# Frequently Asked Questions

ETFreplay.com is a research, analysis and backtesting website for Exchange Traded Funds.

ETFreplay’s tools are designed to allow investors to find, test and pursue a robust and repeatable process for gaining exposure to up-trends while avoiding large drawdowns.

An investment process is a set of well-defined steps undertaken in a consistent manner to create and maintain an appropriate portfolio designed to meet your investment goals. A good process balances the need for a level of return with the risk of loss (drawdowns).

ETFreplay covers more than 98% of all U.S. ETP (Exchange Traded Product) assets and we routinely add new ETFs.

However, before adding new funds we require that they have approximately $100 million in assets or at least sufficient asset momentum that $100 million will be reached in the near future.

This requirement is necessary because if an ETF doesn't trade volume then the closing price will not accurately reflect the underlying index, which in turn will compromise any backtest results.

We generally assume that investors have their own ideas on which asset classes, sectors, countries, regions or industries they want to monitor.

However, if you are agnostic about the universe of ETFs, portfolios with a good broad mix of asset classes, such as the well known Permanent Portfolio, Ivy Portfolio or our own Sample portfolio provide a good starting point.

Once this defined universe is in place, the tools on ETFreplay can be used to find, test and pursue a robust and repeatable process for gaining exposure to up-trends while avoiding large drawdowns.

Yes, all returns and calculations (including moving averages) on ETFreplay are Total Return, which accounts for the receipt and reinvestment of dividends and distributions.

We only use trading days and start with the convention of 252 trading days per year, therefore:

6-months is 252/2 = 126 trading days

3-months is 252/4 = 63 trading days etc.

This means that when, for instance, 3-month returns are chosen on the Screener, the calculation will always count back 63 trading days, making comparisons over time consistent.

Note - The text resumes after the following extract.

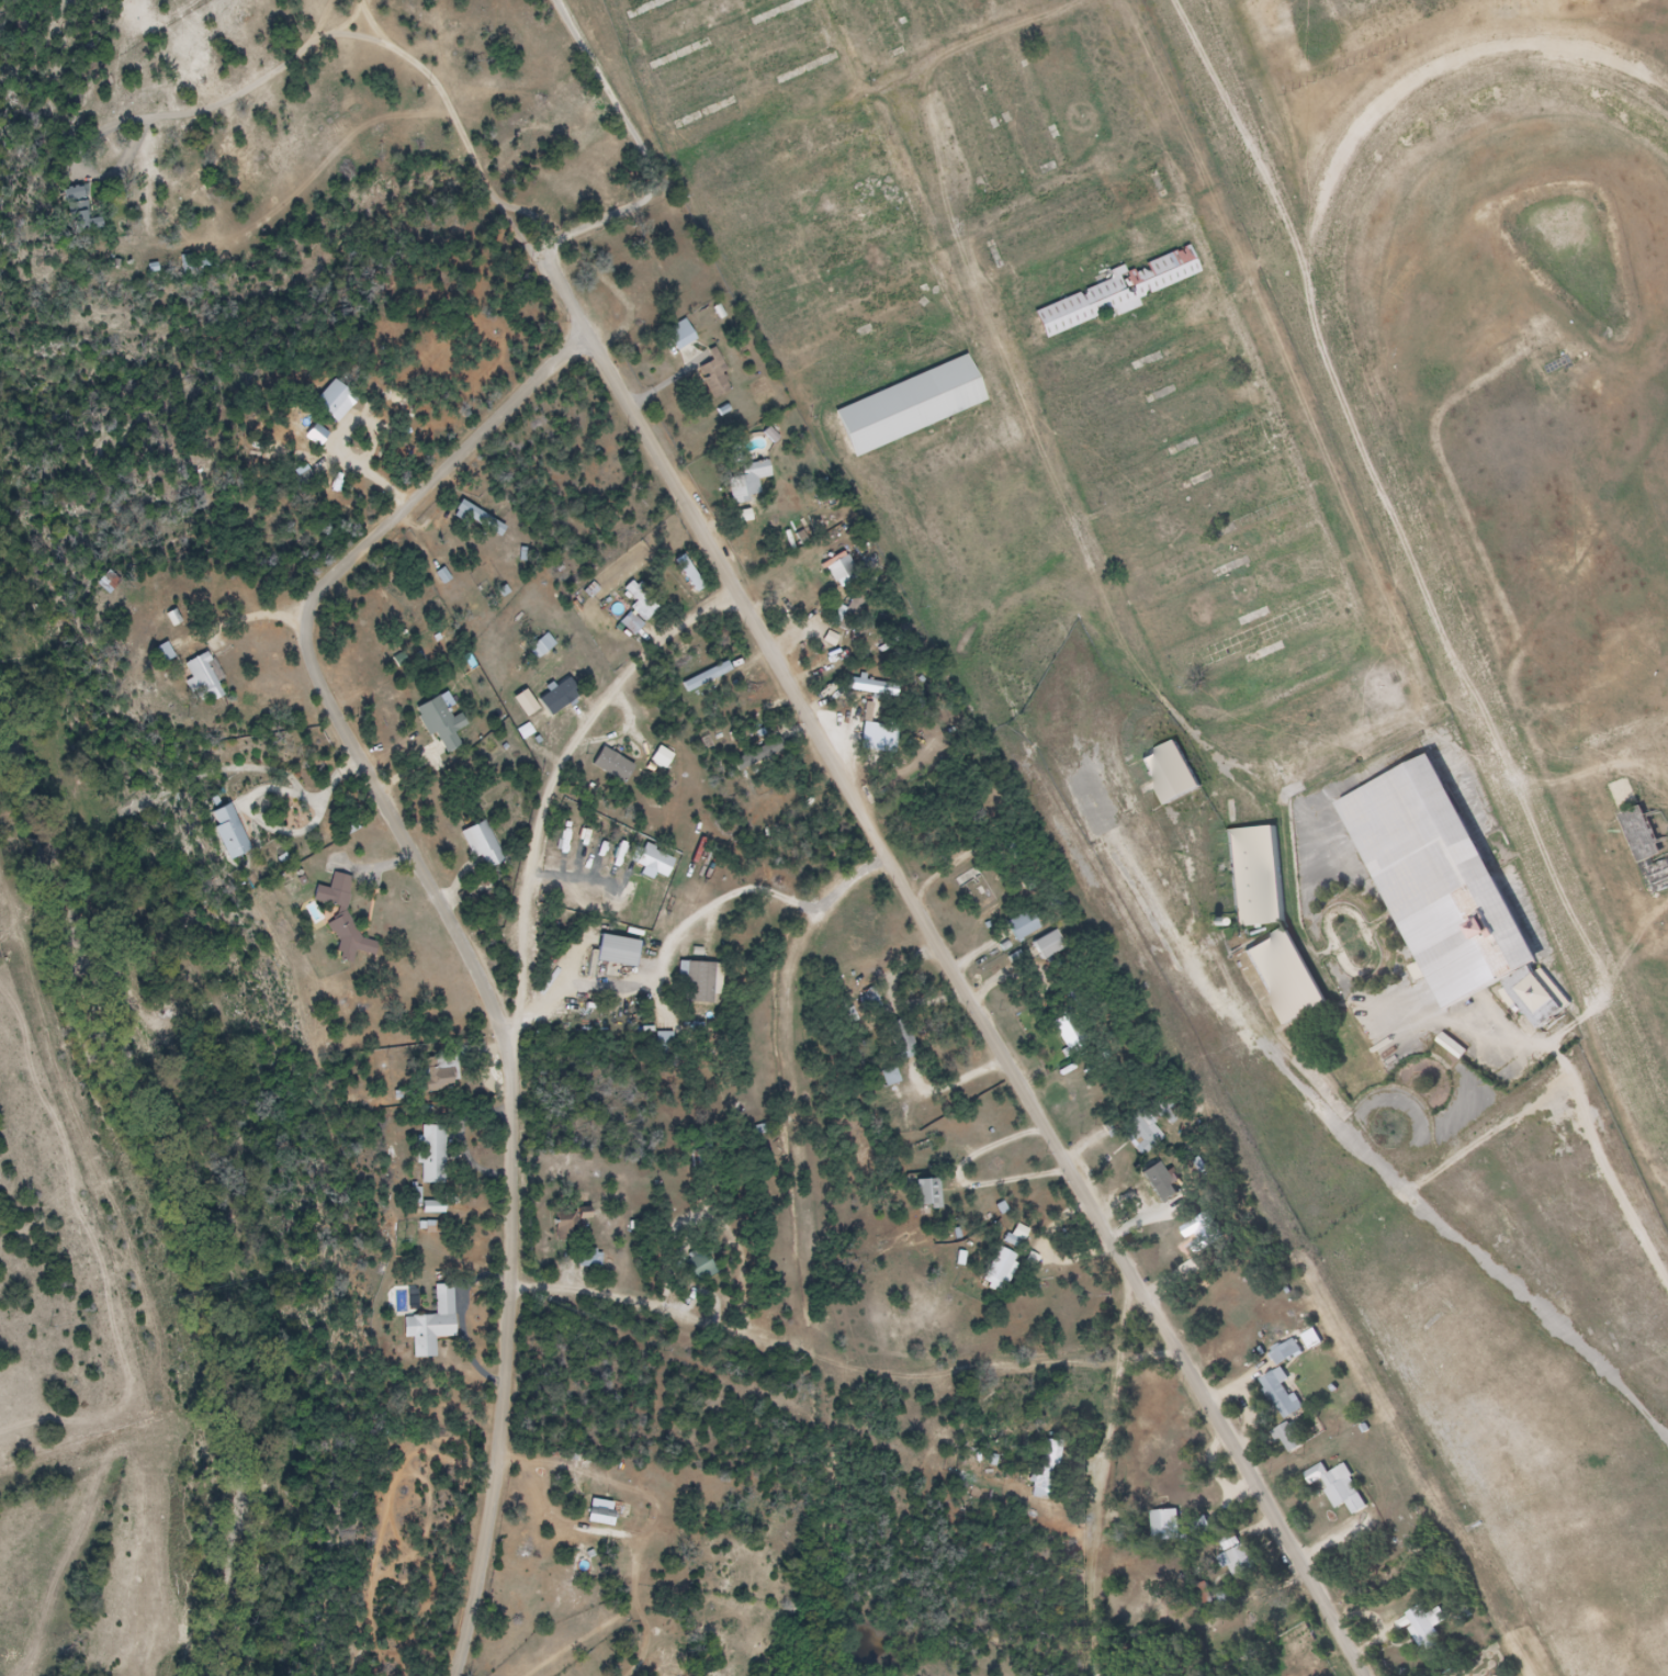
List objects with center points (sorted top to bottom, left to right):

The ETF Screener is a statistical model loosely based on the Sharpe Ratio, which measures reward per unit of risk. The Screener takes this concept and decomposes it into three separate factors:

- Higher timeframe total return (ReturnA)
- Lower timeframe total return (ReturnB)
- Volatility

- Set ReturnA to '6-Months' and set its weight to 100%
- Set the weights of ReturnB and Volatility to zero
- Click 'Run Model'

The full process employed by the Screener to rank ETFs is explained in How The ETF Screener Works (*subscribers only*)

Volatility is the annualized standard deviation of daily returns.

i.e. 20-day Volatility is the standard deviation of the past 20 1-day returns multiplied by sqrt(252) (annualized).

Volatility is a measure of risk. Risk is uncertainty and the larger the range of possible outcomes, the higher the volatility will be and therefore the greater the risk. This tends to be borne out when it comes to drawdowns, with higher volatility securities typically experiencing larger drawdowns than lower volatility ETFs.

ETFreplay has several tools to help investors visualize risk, including:- Monthly Returns

*View what sort of monthly return is to be expected for the ETFs in your portfolio and what constitutes an outlier* - Down Day Stats

*See how the ETFs in your portfolio have performed when the broader market has had a bad day* - Return vs. Volatility

*Evaluate the risk / return performance of the ETFs in your portfolios over any time period* - ETF Volatility

*Compare the rolling realized volatility of up to five ETFs*

See also Volatility blog posts

- simple moving averages (SMA)
- calculated using Total Return

i.e. they include not just closing prices but also account for the receipt and reinvestment of any dividends and distributions. Accounting for dividends is necessary otherwise you don't get the full picture and it leads to faulty comparisons between those ETFs that pay dividends and those that do not.

See Total Returns vs. Price Return

The length of a moving average indicates the number of data points it includes.

i.e.

a 10-month MA contains 10 data points - the month end total return values

a 200-day MA contains 200 data points - the daily total return values

While these two MAs cover a similar period of time, they are not exactly the same.

A few index mutual funds have been added to fill in spots that don't have 10-15 years of data available, like many ETFs do. The list of index mutual funds can be found by clicking on the 'Symbols' link when entering tickers on various pages.

Note: These index mutual funds can be used for longer-term backtesting. For shorter-term backtesting (daily, weekly or semi-monthly rotation / update schedules) users should really stick to ETFs rather than mutual funds - due to the way that fixed-income mutual fund accounting does not embed accrued interest in the NAV.

There is an entire field of study devoted to behavioral finance. All people suffer from various biases that can range from overconfidence to fear. Adding a quantitative component to your overall process helps by offering an objective view. This does not mean you MUST follow your model --- backtesting and models in general should be used as key inputs to your overall research process. Good judgment will always be a part of balancing reward and risk.